Three months later "the little preacher" received a letter from a British Columbia miner. One paragraph may be quoted here: "Poor Old Ken was burned to death in a hotel fire in S—— three weeks ago. He was the kindest old man I ever met, and as long as I live I shall thank God for the night he rounded us up and brought us to your meeting in the dance-hall."

CHARL

When Charlie Rayson passed out of the dance-hall in the little mountain mining town a few nights after Old Ken's round-up, he was on the border-line between despair and hope. Was there any chance? For years he had apparently worked with the logging gang only that he might give full rein to the lusts that devoured him; and if he remained in the bush the whole winter it was with an impatience for the days to pass so that the spring might bring him to the bar-rooms and dens of vice, where the awful monotony might be relieved in a spring-long spree. Nobody had any particular interest in Charlie, and no one knew from whence he came.

And yet there seemed to be some slight ray of hope to-night. He had listened for the first time since boyhood to the pearl of the parables, and then Old Ken had asked the preacher to "sing that there Wandering Boy piece." Charlie knew not if his mother still lived, but the words, "Oh! could I see you now, my boy, as fair as in olden times," came like his mother's call through the sin-stained past. For thirteen years he had cut himself entirely off, so far as his whereabouts was concerned, from that one who had never ceased to love him.

In a few minutes after the close of the service Charlie and the preacher were alone on the mountain trail. Suddenly Charlie stopped and said, "Good God, preacher, you can't, you don't understand what I'm up against. For nineteen years I've been in the hands of the doctor or the policeman—my passions rip me to pieces—men can't help me; I wonder if God can? I want to believe what you said to-night is true, but I've always wanted to do the thing that damns me, worse than I have wanted to do anything else, and yet I never do it without something saying 'don't.'"

In the silence of the lonely hills the two men stood, while one asked Him who is the Help of the helpless to be the Refuge of the passion-pursued man. Poor Charlie could utter but few words: "God, oh, God," he sobbed, "I'm like that prodigal, and I'm sick of it all. Oh, God, can you help me? I want to see my old mother." With the mention of the word mother the man burst into a passion of weeping. For several minutes no word was uttered, as the preacher steadied the trembling man. It was no easy task for Charlie to do what he was counselled to do after he had made the Great Decision. But that night he read, from the Testament given him, a portion of the third chapter of St. John's Gospel, and knelt by his bunk and asked for strength sufficient. To kneel down and pray in certain Western mining camp bunk-houses is a man's job, but Charlie had realized that only One was able to deliver from the passions that rend, and to that One he appealed.

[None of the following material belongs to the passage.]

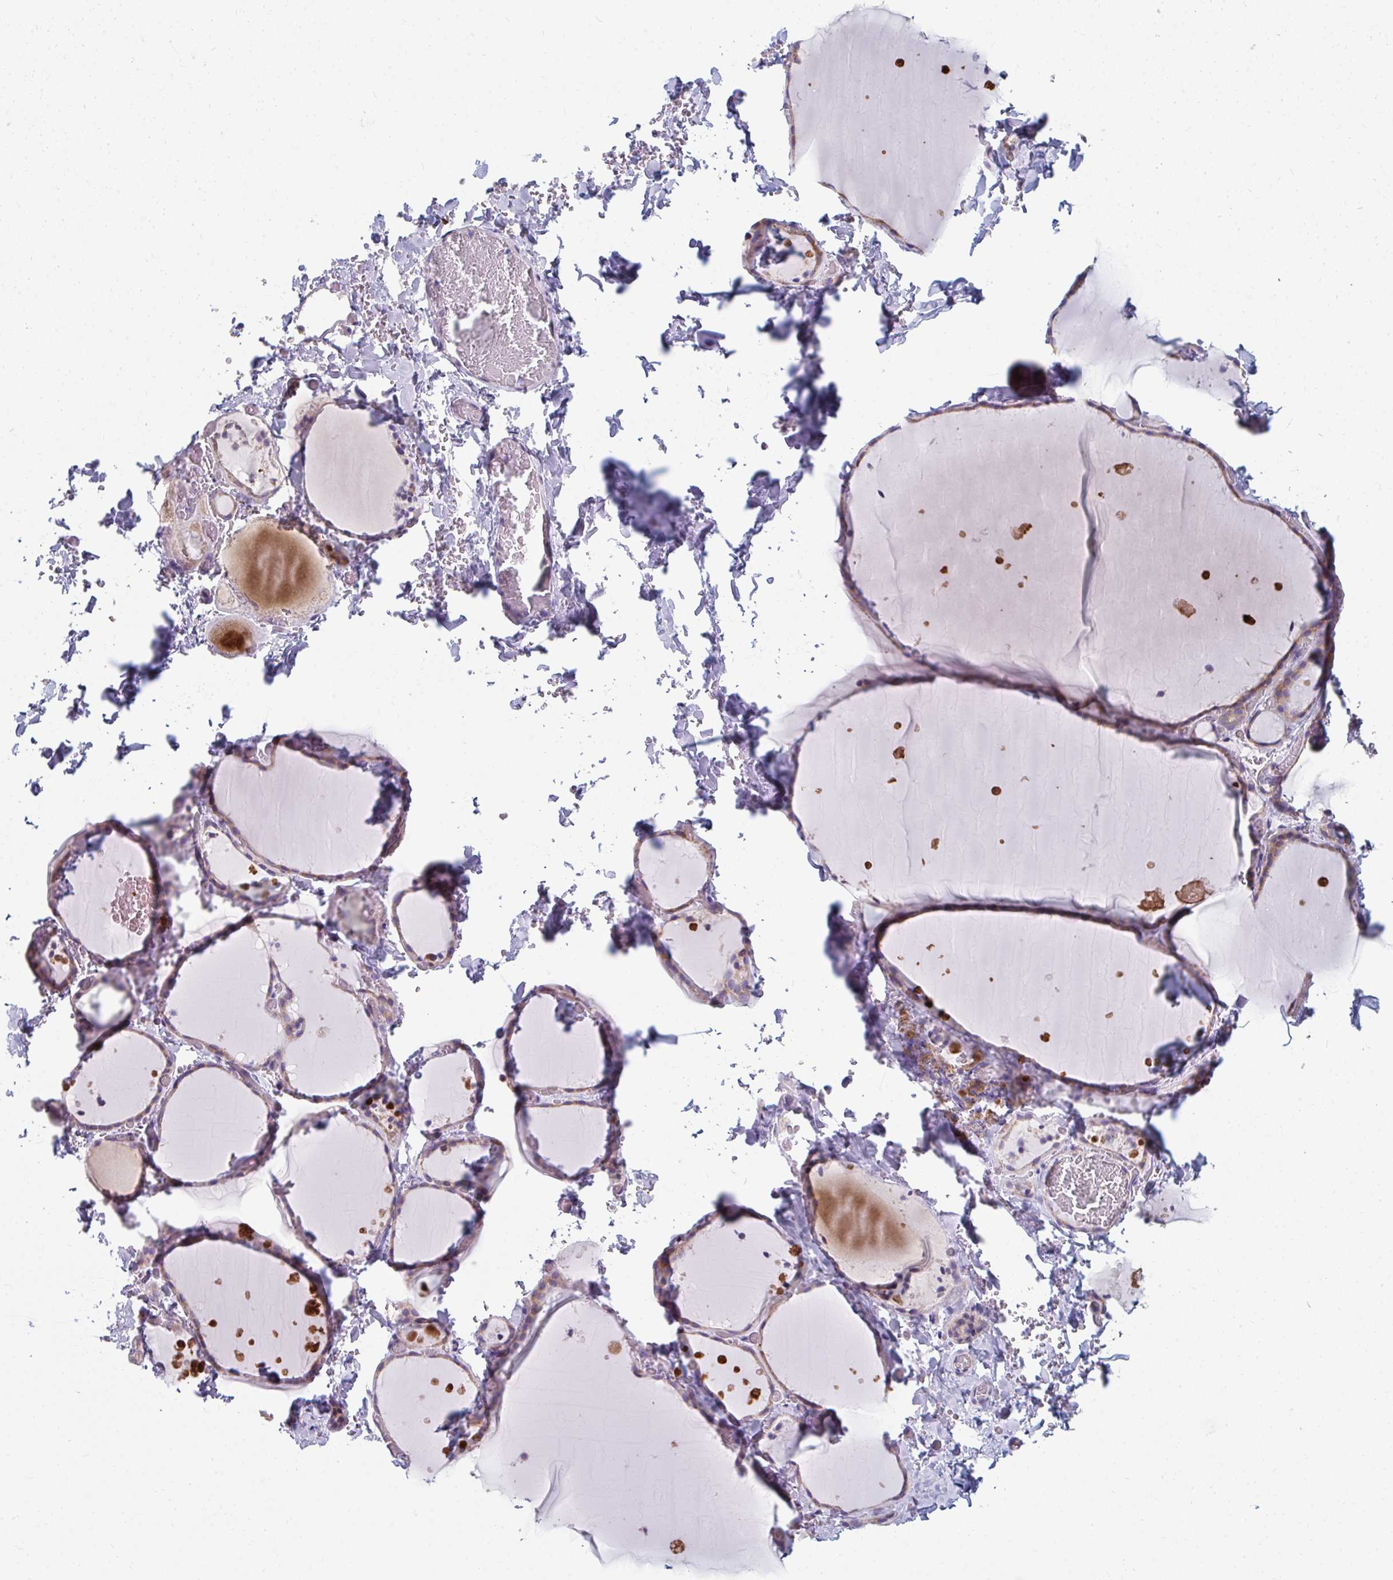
{"staining": {"intensity": "moderate", "quantity": "<25%", "location": "cytoplasmic/membranous"}, "tissue": "thyroid gland", "cell_type": "Glandular cells", "image_type": "normal", "snomed": [{"axis": "morphology", "description": "Normal tissue, NOS"}, {"axis": "topography", "description": "Thyroid gland"}], "caption": "Thyroid gland stained with a protein marker exhibits moderate staining in glandular cells.", "gene": "EIF1AD", "patient": {"sex": "female", "age": 36}}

A fortnight later an old woman in a far-away Ontario village received a letter bearing a British Columbia postmark. She was a poor, lonely, half-crippled individual, but the message of that letter enriched and cheered her and quickened her footsteps as nothing had done in years. To everybody she knew, and to a good many people she did not know, she told of her new joy. In her trembling old hands she held the precious letter. "Do you know, I've got a letter from my Charl. I thought he was dead. I haven't heard from him in thirteen years, but he's in British Columbia, and he says he's a Christian man now, and he wants to see his mother—and he's going to save up so's he can come home, and till he comes he's going to write every week—and he sent me some money. Oh, how good God is to give me back my Charl!" The poor old soul seemed raised as if by a miracle from her invalidism.

Charlie toiled on in the logging gang, and when pay-day came the hotel-keeper reaped the usual harvest from most of the men, and was hoping that Charlie and Bill Davis, two of his best customers, would be coaxed back to their old habits. Bill had been known as the "little devil" of Primeau's gang, and his professed change of heart was a thing incredible to the entire community. But Charlie and Bill had been a good deal together of late, and the latter had told Charlie all he purposed to do and be with God's help, and so the two men became mutually helpful.

Five months passed, and besides having purchased new clothes, Charlie Rayson had one hundred and fifty dollars in the savings bank at Brandon Falls.